The U.S. Secretary of State used to be a stepping-stone to the White House, with five of the six Presidents who served between 1801 and 1841 previously holding that office. However, since 1841, only one Secretary of State has gone on to be President (James Buchanan).

Fourteen Presidents have previously served as Vice President. However only John Adams (1796), Thomas Jefferson (1800), Martin Van Buren (1836), Richard Nixon (1968) and George H. W. Bush (1988) began their first term after winning an election. Among the remaining nine who began their first term as President according to the presidential line of succession after their respective predecessor died or resigned from office, Theodore Roosevelt, Calvin Coolidge, Harry S. Truman, and Lyndon B. Johnson were reelected. John Tyler, Millard Fillmore, Andrew Johnson, Chester A. Arthur, and Gerald Ford served as President but never won any presidential election. Ford had been appointed to the Vice Presidency through the processes of the Twenty-fifth Amendment and lost of 1976 presidential election, making him the only President to have never been elected to national office.

**DATASET SECTION:**

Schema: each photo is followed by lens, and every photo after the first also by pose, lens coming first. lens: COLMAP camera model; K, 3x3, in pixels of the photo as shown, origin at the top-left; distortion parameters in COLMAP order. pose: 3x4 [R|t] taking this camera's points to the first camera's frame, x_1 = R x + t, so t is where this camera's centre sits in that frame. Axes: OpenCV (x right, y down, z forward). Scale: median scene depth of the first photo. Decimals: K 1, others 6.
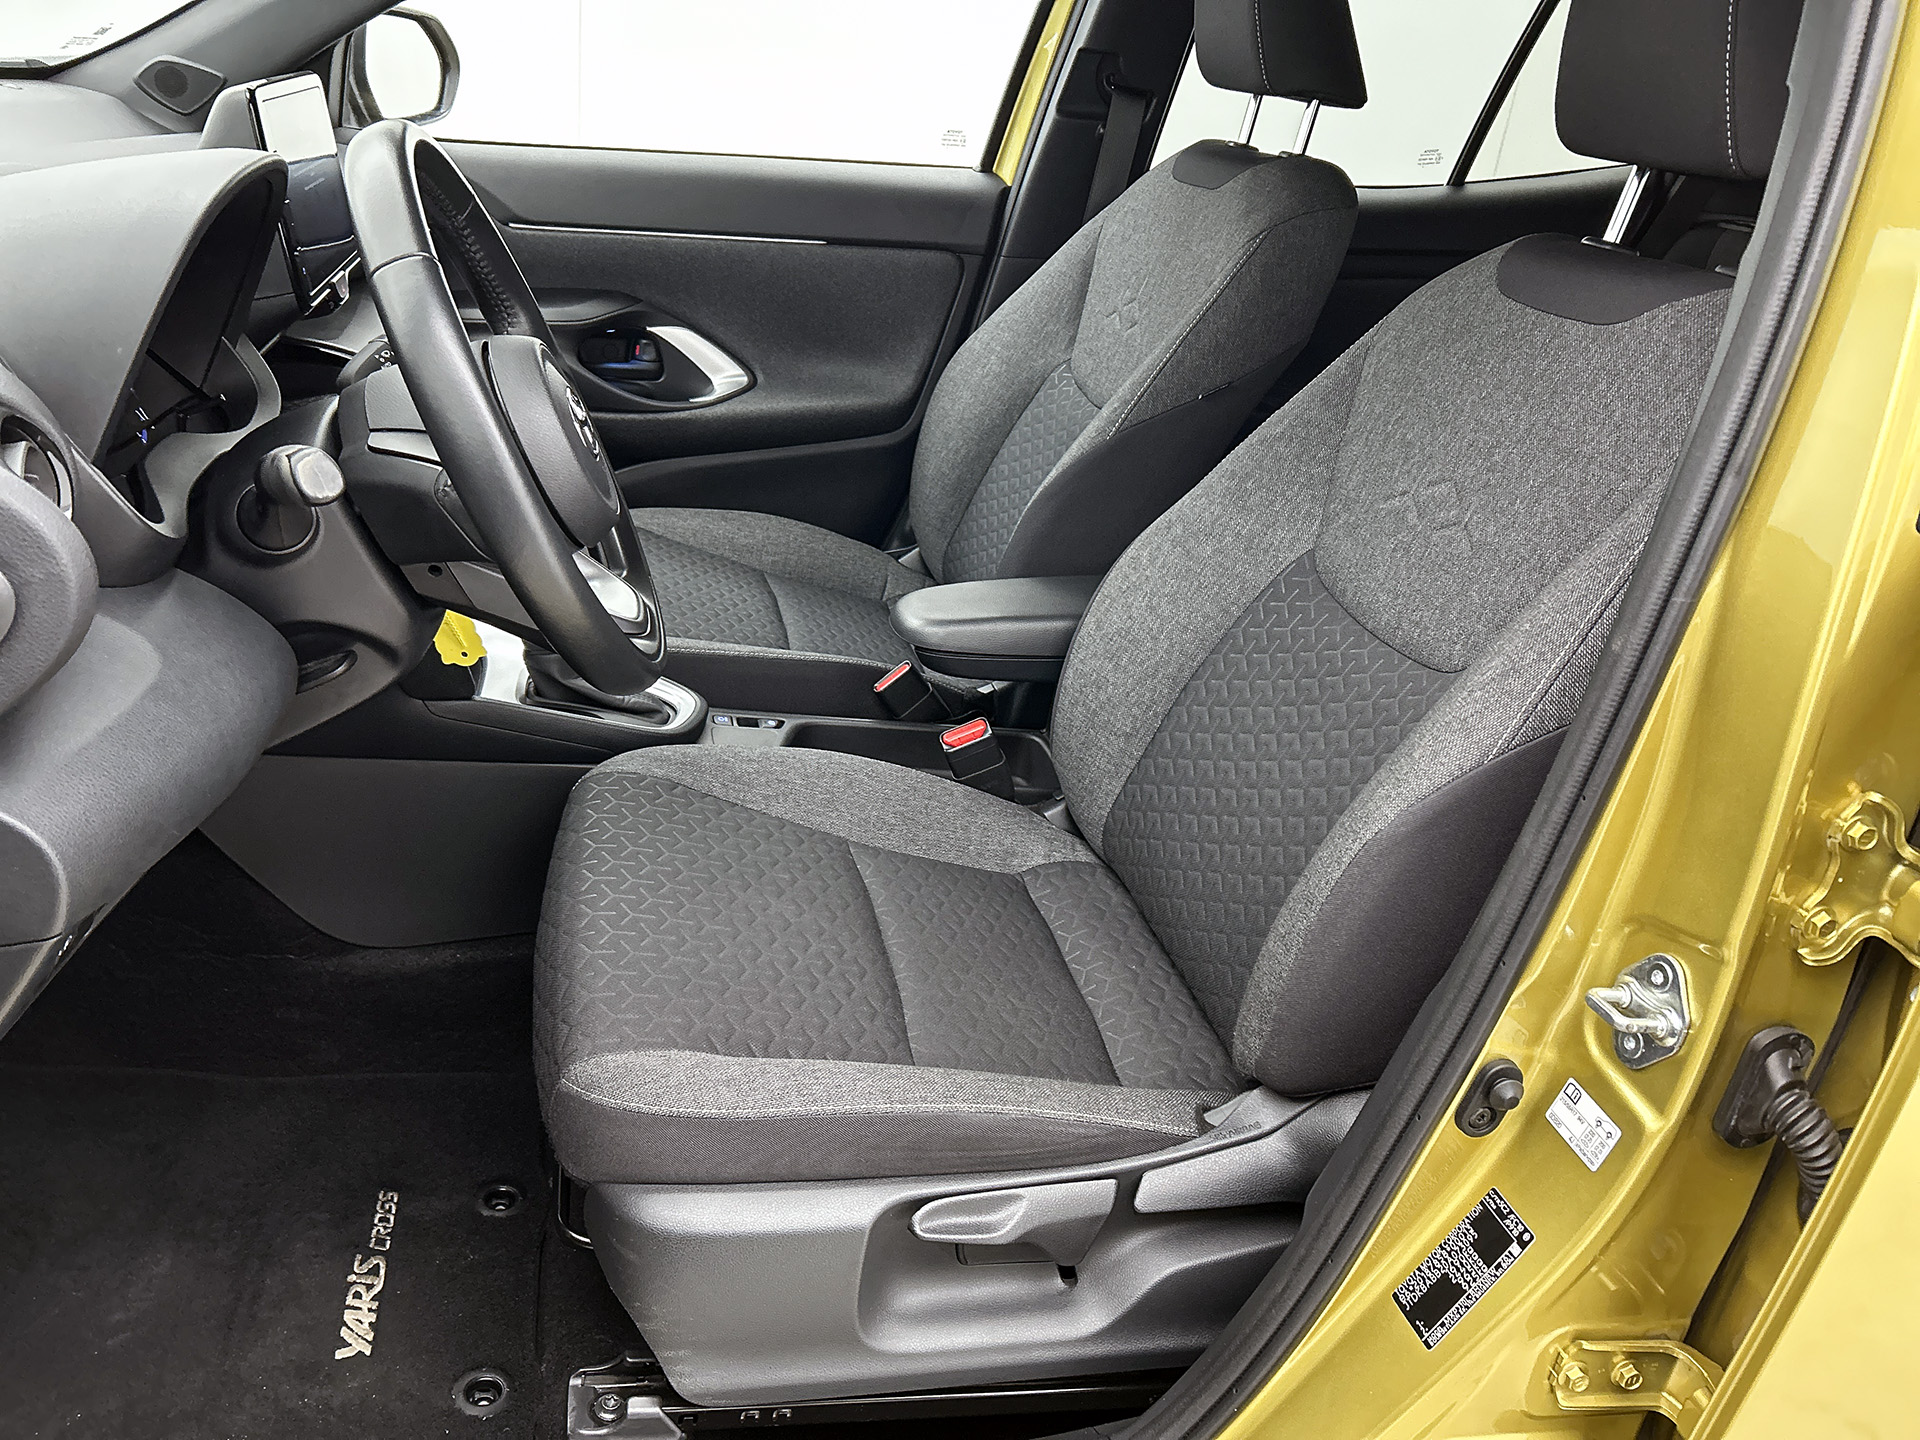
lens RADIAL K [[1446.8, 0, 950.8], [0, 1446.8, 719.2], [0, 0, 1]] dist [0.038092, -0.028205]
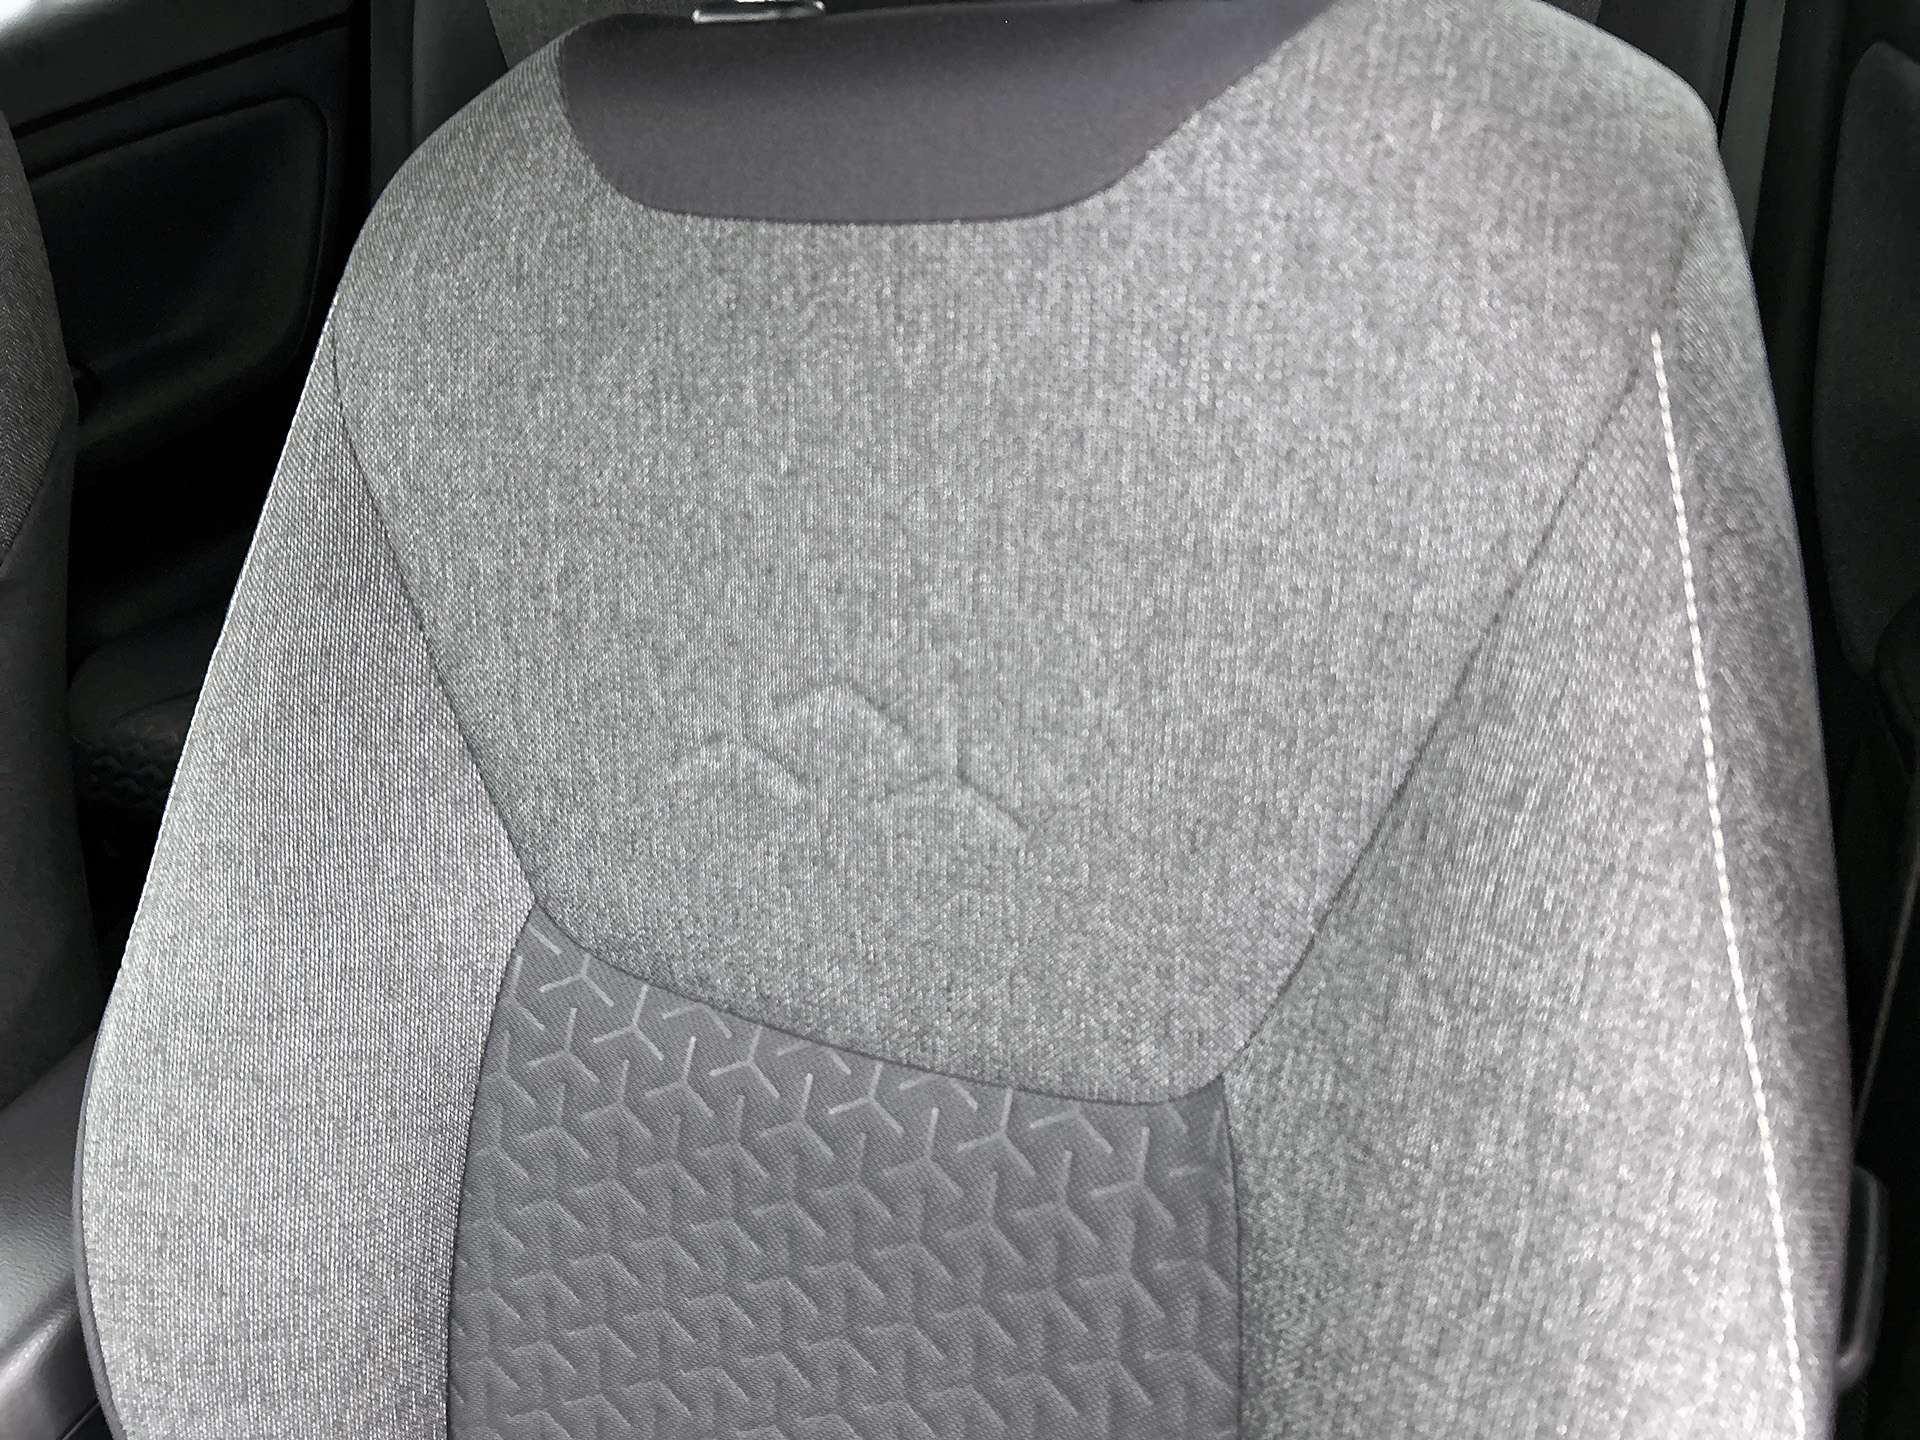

**INSTRUCTIONS:**
(1) Please reproduce the passage on presidential backgrounds word for word, everything from "The U.S. Secretary" down to "President (James Buchanan).".
(2) Summarize the passage on presidential backgrounds in two sentences.
(3) According to the passage on presidential backgrounds, which Secretary of State is the only one since 1841 to go on to become President?
The lines have nothing to do with what comes next.

**SET OF ANSWERS:**
(1)
The U.S. Secretary of State used to be a stepping-stone to the White House, with five of the six Presidents who served between 1801 and 1841 previously holding that office. However, since 1841, only one Secretary of State has gone on to be President (James Buchanan).

(2) Secretary of State was once a common route to the presidency, but since 1841 only James Buchanan has made that move. Of the fourteen Presidents who had served as Vice President, five began their first term by winning an election and nine succeeded a predecessor who died or resigned, and Gerald Ford is the only President never elected to national office.

(3) James Buchanan.